» What the task requires: Pick out every line of the entries below where "rates" occurs, and copy those lines.

» Record excerpts:
- - - -

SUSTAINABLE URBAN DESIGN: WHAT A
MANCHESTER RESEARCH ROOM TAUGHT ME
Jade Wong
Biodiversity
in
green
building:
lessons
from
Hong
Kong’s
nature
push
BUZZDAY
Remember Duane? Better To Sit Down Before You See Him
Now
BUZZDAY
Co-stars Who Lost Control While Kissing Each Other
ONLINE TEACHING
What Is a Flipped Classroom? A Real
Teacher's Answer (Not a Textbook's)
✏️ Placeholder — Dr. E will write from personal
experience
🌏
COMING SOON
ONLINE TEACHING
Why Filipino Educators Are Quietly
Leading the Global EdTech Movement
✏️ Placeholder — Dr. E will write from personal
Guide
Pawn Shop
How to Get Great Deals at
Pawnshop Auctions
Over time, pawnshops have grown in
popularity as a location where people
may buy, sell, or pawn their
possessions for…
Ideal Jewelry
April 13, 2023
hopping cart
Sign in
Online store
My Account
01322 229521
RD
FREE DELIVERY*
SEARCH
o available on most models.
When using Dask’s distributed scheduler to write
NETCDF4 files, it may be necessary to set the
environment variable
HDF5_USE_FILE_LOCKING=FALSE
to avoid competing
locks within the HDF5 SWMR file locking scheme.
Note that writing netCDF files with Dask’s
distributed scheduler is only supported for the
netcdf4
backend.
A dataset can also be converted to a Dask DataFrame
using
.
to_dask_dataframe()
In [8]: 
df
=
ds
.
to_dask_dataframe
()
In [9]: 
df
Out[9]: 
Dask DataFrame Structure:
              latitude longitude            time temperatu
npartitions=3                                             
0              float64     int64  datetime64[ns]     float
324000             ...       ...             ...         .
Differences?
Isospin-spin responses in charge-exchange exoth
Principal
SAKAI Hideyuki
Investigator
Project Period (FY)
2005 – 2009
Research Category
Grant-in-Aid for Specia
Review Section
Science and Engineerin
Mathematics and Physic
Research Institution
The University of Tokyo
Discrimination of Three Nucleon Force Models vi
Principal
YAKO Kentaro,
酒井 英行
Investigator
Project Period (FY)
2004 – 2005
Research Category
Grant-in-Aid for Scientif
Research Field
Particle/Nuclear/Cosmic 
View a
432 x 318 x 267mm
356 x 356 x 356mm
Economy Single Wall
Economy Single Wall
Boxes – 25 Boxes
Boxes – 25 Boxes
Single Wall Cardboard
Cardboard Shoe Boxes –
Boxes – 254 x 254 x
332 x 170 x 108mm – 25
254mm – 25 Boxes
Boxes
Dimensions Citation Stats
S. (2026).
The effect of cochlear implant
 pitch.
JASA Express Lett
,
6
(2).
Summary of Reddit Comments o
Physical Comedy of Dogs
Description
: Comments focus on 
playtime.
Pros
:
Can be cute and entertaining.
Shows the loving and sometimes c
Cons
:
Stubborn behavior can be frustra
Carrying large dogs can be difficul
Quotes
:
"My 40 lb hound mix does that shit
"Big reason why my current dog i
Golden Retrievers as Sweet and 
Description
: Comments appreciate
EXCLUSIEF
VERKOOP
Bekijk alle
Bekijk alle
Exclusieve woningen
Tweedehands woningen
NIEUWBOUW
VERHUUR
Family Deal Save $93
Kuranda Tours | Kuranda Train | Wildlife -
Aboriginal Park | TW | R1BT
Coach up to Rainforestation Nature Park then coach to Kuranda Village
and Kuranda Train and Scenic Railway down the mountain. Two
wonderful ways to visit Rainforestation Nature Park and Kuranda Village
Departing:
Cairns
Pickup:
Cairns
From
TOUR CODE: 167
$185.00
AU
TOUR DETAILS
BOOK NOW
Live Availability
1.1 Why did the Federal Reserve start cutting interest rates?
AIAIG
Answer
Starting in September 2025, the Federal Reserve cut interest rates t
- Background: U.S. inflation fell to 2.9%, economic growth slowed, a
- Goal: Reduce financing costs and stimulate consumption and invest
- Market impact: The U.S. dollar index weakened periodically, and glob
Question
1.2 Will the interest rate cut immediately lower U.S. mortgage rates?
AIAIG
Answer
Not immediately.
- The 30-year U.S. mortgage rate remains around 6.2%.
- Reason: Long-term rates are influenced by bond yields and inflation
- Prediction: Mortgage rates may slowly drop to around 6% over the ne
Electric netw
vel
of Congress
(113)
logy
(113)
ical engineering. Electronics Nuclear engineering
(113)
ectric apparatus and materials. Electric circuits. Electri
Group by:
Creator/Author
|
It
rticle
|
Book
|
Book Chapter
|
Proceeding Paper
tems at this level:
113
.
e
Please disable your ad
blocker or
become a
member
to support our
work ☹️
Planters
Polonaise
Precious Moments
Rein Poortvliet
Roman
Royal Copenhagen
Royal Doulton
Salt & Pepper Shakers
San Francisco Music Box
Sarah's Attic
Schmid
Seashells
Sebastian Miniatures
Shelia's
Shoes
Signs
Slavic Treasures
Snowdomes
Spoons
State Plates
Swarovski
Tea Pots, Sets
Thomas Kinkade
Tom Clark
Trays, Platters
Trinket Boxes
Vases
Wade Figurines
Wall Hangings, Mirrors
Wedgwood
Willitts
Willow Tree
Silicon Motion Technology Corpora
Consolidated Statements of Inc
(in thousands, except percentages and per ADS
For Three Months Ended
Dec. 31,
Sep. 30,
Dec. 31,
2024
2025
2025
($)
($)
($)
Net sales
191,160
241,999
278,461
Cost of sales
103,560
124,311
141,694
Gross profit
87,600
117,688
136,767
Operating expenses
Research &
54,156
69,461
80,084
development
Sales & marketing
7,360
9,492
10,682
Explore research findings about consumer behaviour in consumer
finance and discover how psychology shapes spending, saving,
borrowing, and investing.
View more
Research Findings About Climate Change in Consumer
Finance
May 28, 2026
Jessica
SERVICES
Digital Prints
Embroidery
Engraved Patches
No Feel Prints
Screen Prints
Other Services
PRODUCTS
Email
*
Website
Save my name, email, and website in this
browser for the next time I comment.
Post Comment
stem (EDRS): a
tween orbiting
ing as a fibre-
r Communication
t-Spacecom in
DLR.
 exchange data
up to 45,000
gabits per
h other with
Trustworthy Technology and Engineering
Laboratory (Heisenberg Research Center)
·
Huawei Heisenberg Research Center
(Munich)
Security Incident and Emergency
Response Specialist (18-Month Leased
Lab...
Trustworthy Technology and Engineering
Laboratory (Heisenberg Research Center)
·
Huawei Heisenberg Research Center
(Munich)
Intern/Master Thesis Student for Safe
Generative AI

- - - -

» Task response:
1.1 Why did the Federal Reserve start cutting interest rates?
Starting in September 2025, the Federal Reserve cut interest rates t
1.2 Will the interest rate cut immediately lower U.S. mortgage rates?
- Reason: Long-term rates are influenced by bond yields and inflation
- Prediction: Mortgage rates may slowly drop to around 6% over the ne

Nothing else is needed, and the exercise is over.